Louisiana Shootings: Man Angry Over Custody Dispute Shoots Six People, Killing Three


A Louisiana shooting that left four people dead was the result of a man caught up in a custody dispute who snapped, attacking family members and his former boss, police said.

Police are still trying to piece together exactly what happened, but believe that 38-year-old Ben Freeman went on a rampage across two parishes, targeting his ex-wife, former in-laws, his current wife, and the boss who fired him. He shot six people, killing three, before taking his own life.

“We are still investigating motive and trying to piece together the sequence of events along with the Terrebonne Parish Sheriff’s Office,” wrote Brennan Matherne, a spokesman for the Lafourche Parish Sheriff’s Office, in an email.

The shooting spree began on Thursday night, when police say Freeman attacked his former in-laws with a shotgun. The attack, which took place in Lafourche Parish about 45 miles from New Orleans, left parish Councilman Louis Philip Gouaux and his daughter Andrea in critical condition and Gouaux’s wife Susan dead.

Close to 20 minutes after the first shooting, police believe Freeman arrived at the home of Milton Bourgeois, the administrator of St. Anne General Hospital who had fired Freeman. Bourgeois was shot at close range and killed while his wife Ann was shot in the leg.

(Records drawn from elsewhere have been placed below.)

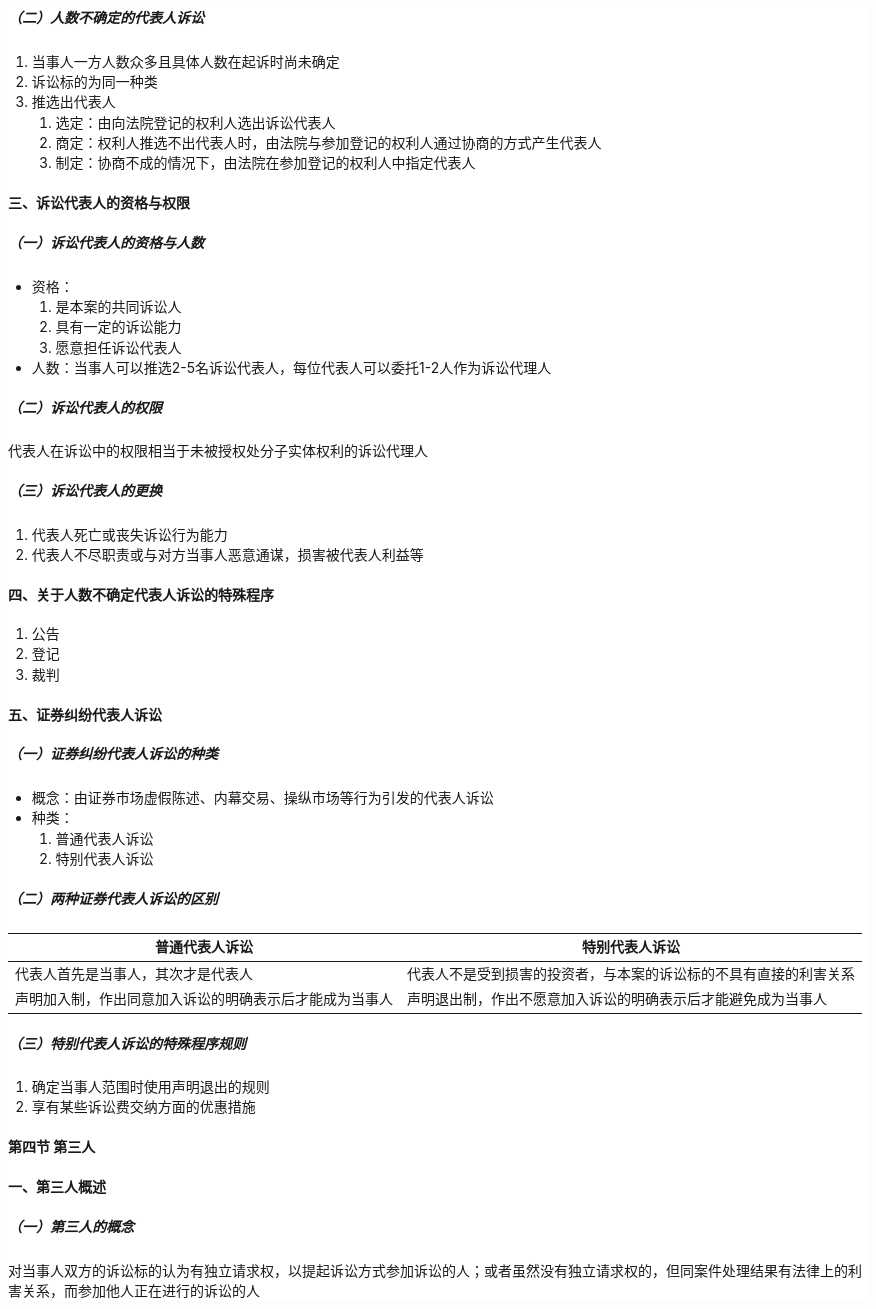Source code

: ##### （二）人数不确定的代表人诉讼
1. 当事人一方人数众多且具体人数在起诉时尚未确定
2. 诉讼标的为同一种类
3. 推选出代表人
    1. 选定：由向法院登记的权利人选出诉讼代表人
    2. 商定：权利人推选不出代表人时，由法院与参加登记的权利人通过协商的方式产生代表人
    3. 制定：协商不成的情况下，由法院在参加登记的权利人中指定代表人

#### 三、诉讼代表人的资格与权限
##### （一）诉讼代表人的资格与人数
- 资格：
    1. 是本案的共同诉讼人
    2. 具有一定的诉讼能力
    3. 愿意担任诉讼代表人
- 人数：当事人可以推选2-5名诉讼代表人，每位代表人可以委托1-2人作为诉讼代理人

##### （二）诉讼代表人的权限
代表人在诉讼中的权限相当于未被授权处分子实体权利的诉讼代理人

##### （三）诉讼代表人的更换
1. 代表人死亡或丧失诉讼行为能力
2. 代表人不尽职责或与对方当事人恶意通谋，损害被代表人利益等

#### 四、关于人数不确定代表人诉讼的特殊程序
1. 公告
2. 登记
3. 裁判

#### 五、证券纠纷代表人诉讼
##### （一）证券纠纷代表人诉讼的种类
- 概念：由证券市场虚假陈述、内幕交易、操纵市场等行为引发的代表人诉讼
- 种类：
    1. 普通代表人诉讼
    2. 特别代表人诉讼

##### （二）两种证券代表人诉讼的区别

| 普通代表人诉讼                                         | 特别代表人诉讼                                                   |
|--------------------------------------------------------|------------------------------------------------------------------|
| 代表人首先是当事人，其次才是代表人                     | 代表人不是受到损害的投资者，与本案的诉讼标的不具有直接的利害关系 |
| 声明加入制，作出同意加入诉讼的明确表示后才能成为当事人 | 声明退出制，作出不愿意加入诉讼的明确表示后才能避免成为当事人     |

##### （三）特别代表人诉讼的特殊程序规则
1. 确定当事人范围时使用声明退出的规则
2. 享有某些诉讼费交纳方面的优惠措施

#### 第四节 第三人
#### 一、第三人概述
##### （一）第三人的概念
对当事人双方的诉讼标的认为有独立请求权，以提起诉讼方式参加诉讼的人；或者虽然没有独立请求权的，但同案件处理结果有法律上的利害关系，而参加他人正在进行的诉讼的人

For a stretch on Thursday during the Louisiana shootings, both St. Anne and another hospital where Freeman had once worked were placed on lockdown. It was not known why Freeman was fired, but police reports show that officers were once called for a room that Freeman allegedly damaged. At the time he agreed to seek mental health counseling.

Police later found Freeman’s current wife, Denise Taylor Freeman, dead in the couple’s suburban home. Freeman himself was found dead along U.S. Highway 90, dead of a self-inflicted gunshot.

Though the details are still being pieced together, police believe the Louisiana shootings may have stemmed from a custody dispute between Ben Freeman and his ex-wife, Jeanne Gouaux. Freeman had pleaded guilty to harassment charges against his ex-wife, who filed several protective orders against him. The last protective order had expired in November.

Freeman was allowed only supervised visits with the couple’s four children.

“Clearly, there has been a very difficult and complicated divorce/custody issue going on,” Webre said on Thursday.

The three survivors of the Louisiana shootings remained hospitalized on Friday, with two listed in critical condition.